My wife is Ijeoma. We’ve been married for 28 years. I met her elder brother in university and we became friends. We were visiting each other, but I never spoke to Ijeoma because she was younger than me. She was also very reserved. Years after, I visited my uncle’s wife and told her I felt like getting married. She supported the idea. I told her I didn’t have anybody in my life. She then suggested two people, one of them, a graduate, the other was not. And I told her I wanted a graduate from a good home.

My uncle’s wife didn’t know how to locate her but knew her family well. As God would have it, her first daughter had met Ijeoma a few months earlier. All she could remember was that Ijeoma arrived Lagos from Jos to collect data for her Master’s degree thesis. They met in the process and she would have returned to Jos.  The daughter didn’t have any other information. With that, I went to look for the elder brother. I told him that I would be visiting Jos. I asked for a written note introducing me to her sister. He obliged.
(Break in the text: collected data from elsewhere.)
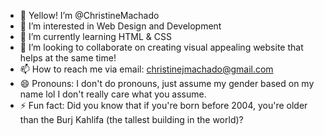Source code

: - 👋 Yellow! I’m @ChristineMachado
- 👀 I’m interested in Web Design and Development
- 🌱 I’m currently learning HTML & CSS
- 💞️ I’m looking to collaborate on creating visual appealing website that helps at the same time!
- 📫 How to reach me via email: christinejmachado@gmail.com
- 😄 Pronouns: I don't do pronouns, just assume my gender based on my name lol I don't really care what you assume. 
- ⚡ Fun fact: Did you know that if you're born before 2004, you're older than the Burj Kahlifa (the tallest building in the world)?

<!---
ChristineMachado/ChristineMachado is a ✨ special ✨ repository because its `README.md` (this file) appears on your GitHub profile.
You can click the Preview link to take a look at your changes.
--->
By the time I got to her in Jos she remembered who I was and then we spoke. The next day, I asked that she saw me off at the airport. It was then she asked what I came to do in Jos. I told her I came to see her. She didn’t believe it. I left for Lagos. The following day, I put a call to her and I proposed to her and she accepted. In less than six months, we were married. No courtship. Our courtship was via letters and phone calls.

Are any of your children into banking?

No. None of them likes banking. They all say banking is too tedious. My first daughter is an engineer; my second daughter is studying medicine and the third girl is in the university as well, while the baby of the house is in senior secondary. But in life, you never say NEVER. I have been a Pastor in  The Redeemed Christian Church of God for about twenty years. I never imagined I would be a Pastor.

What would be your advice to the young ones who want to go into your profession and make a success of it?

I have this formula that has worked for me, and it is 3Hs – hard work, humility and holiness. These are what have driven me, and propelled me, all my life. Hard work has no alternative. If you are not willing to work hard, forget success. If you are not humble, you cannot learn. Invariably, you cannot grow. And the last H, holiness. Holiness is next to godliness. Don’t do what God doesn’t want. Don’t steal. Move closer to God. He will guide and make ways for you beyond your imaginations. There is always a GOD FACTOR in every success.